Dataset excerpts
•••
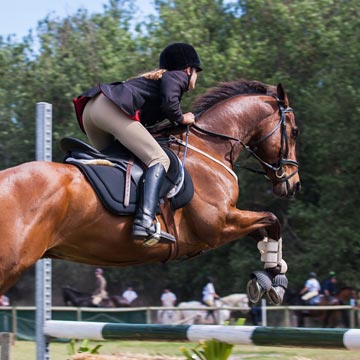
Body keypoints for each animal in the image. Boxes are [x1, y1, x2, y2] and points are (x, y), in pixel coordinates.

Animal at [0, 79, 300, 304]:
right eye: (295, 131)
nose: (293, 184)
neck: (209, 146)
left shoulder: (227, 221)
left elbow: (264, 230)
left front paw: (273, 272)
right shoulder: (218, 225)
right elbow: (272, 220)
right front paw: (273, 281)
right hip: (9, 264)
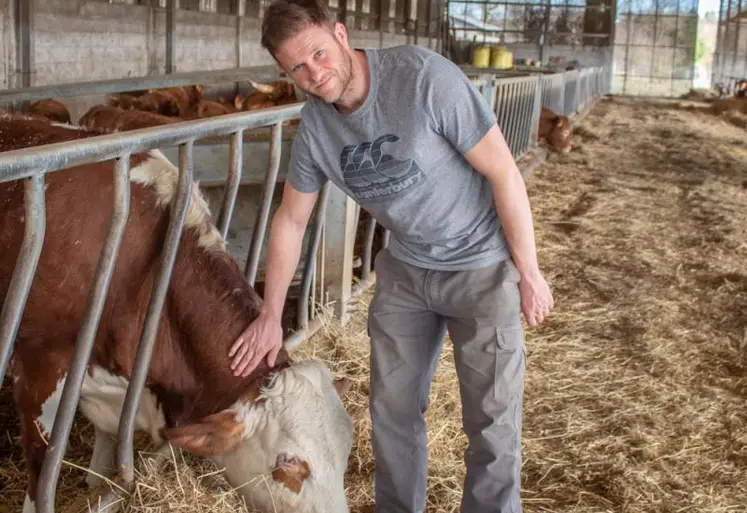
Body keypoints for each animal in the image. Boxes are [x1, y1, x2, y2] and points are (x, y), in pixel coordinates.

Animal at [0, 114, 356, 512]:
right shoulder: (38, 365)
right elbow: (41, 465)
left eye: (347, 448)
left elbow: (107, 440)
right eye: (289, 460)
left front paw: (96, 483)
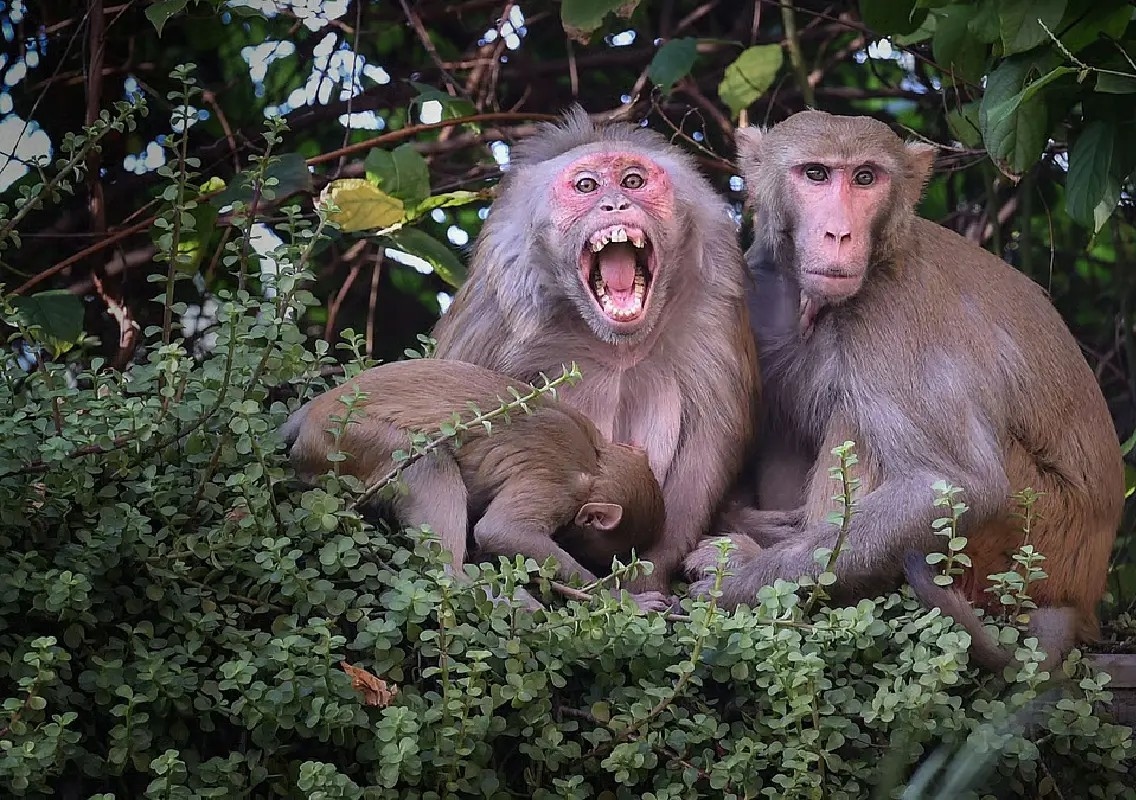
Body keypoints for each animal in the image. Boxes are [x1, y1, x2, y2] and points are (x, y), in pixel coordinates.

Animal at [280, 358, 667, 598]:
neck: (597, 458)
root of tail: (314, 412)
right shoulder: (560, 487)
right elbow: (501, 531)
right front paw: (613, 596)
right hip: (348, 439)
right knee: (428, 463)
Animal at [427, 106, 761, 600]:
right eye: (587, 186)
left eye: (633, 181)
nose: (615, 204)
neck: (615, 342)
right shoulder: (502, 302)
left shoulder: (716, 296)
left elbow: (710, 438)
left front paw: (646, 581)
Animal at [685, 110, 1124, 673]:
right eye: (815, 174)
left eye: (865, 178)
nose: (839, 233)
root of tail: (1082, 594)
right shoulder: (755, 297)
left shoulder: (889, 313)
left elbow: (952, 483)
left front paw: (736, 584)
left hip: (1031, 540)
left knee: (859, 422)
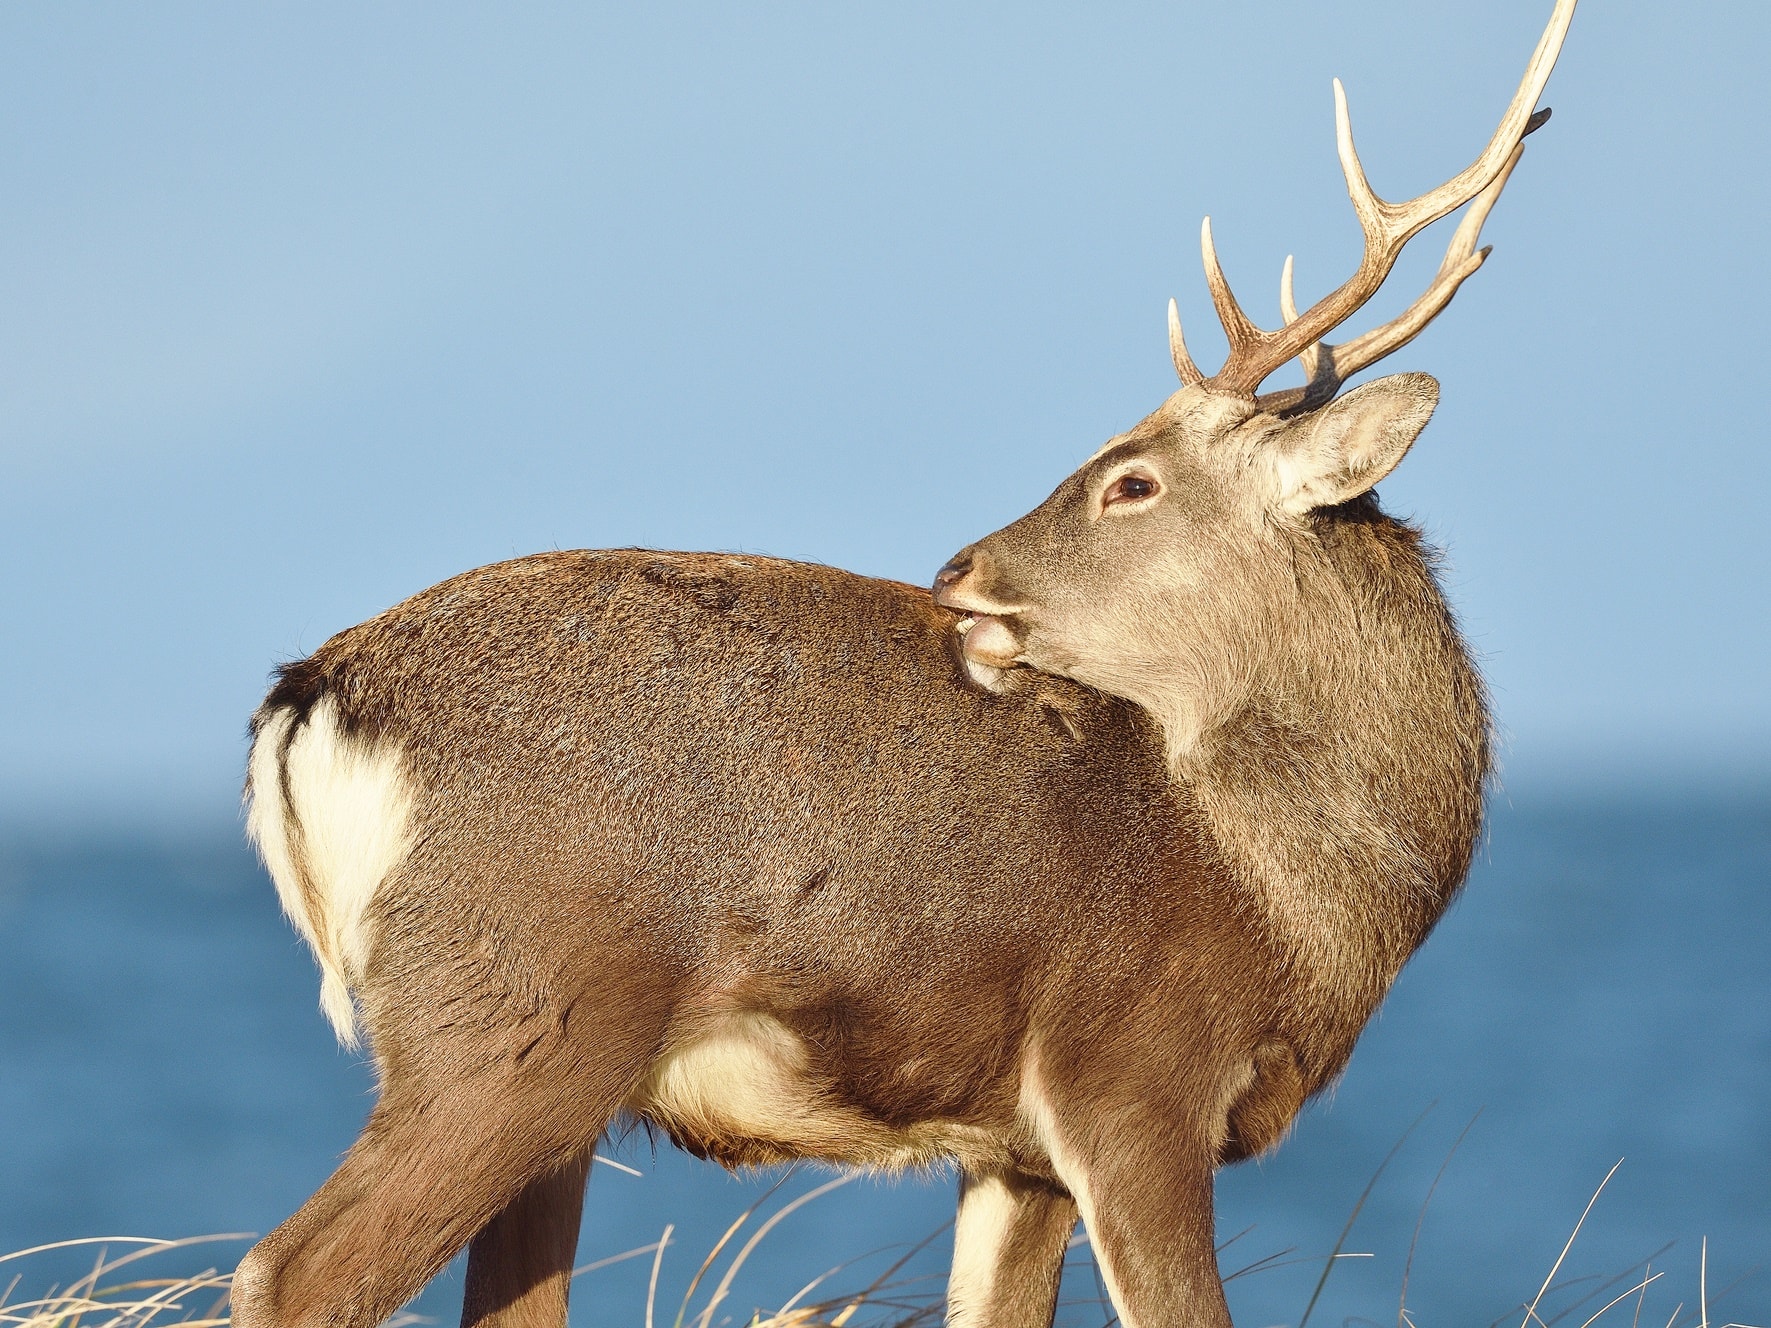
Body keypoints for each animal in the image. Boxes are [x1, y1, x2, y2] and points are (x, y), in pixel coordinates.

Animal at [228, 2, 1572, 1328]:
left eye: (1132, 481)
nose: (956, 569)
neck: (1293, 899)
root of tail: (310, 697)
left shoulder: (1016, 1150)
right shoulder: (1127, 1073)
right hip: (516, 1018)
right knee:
•••
Return, exactly as they stand, the lines above from the one with "neck: (615, 342)" to the one with "right shoulder: (1127, 1073)", omitting any pictures among them.

neck: (615, 342)
right shoulder: (502, 302)
left shoulder: (716, 296)
left elbow: (710, 438)
left front paw: (646, 581)
Animal at [685, 110, 1124, 673]:
right eye: (815, 174)
left eye: (865, 178)
nose: (839, 233)
root of tail: (1082, 594)
right shoulder: (755, 297)
left shoulder: (889, 313)
left elbow: (952, 483)
left front paw: (736, 584)
left hip: (1031, 540)
left knee: (859, 422)
Body keypoints for each animal in the image. Boxes are [x1, y1, x2, y2] and points are (x, y), in pixel coordinates.

Animal at [228, 2, 1572, 1328]:
left eye: (1132, 481)
nose: (956, 569)
neck: (1293, 899)
root of tail: (310, 697)
left shoulder: (1016, 1150)
right shoulder: (1127, 1073)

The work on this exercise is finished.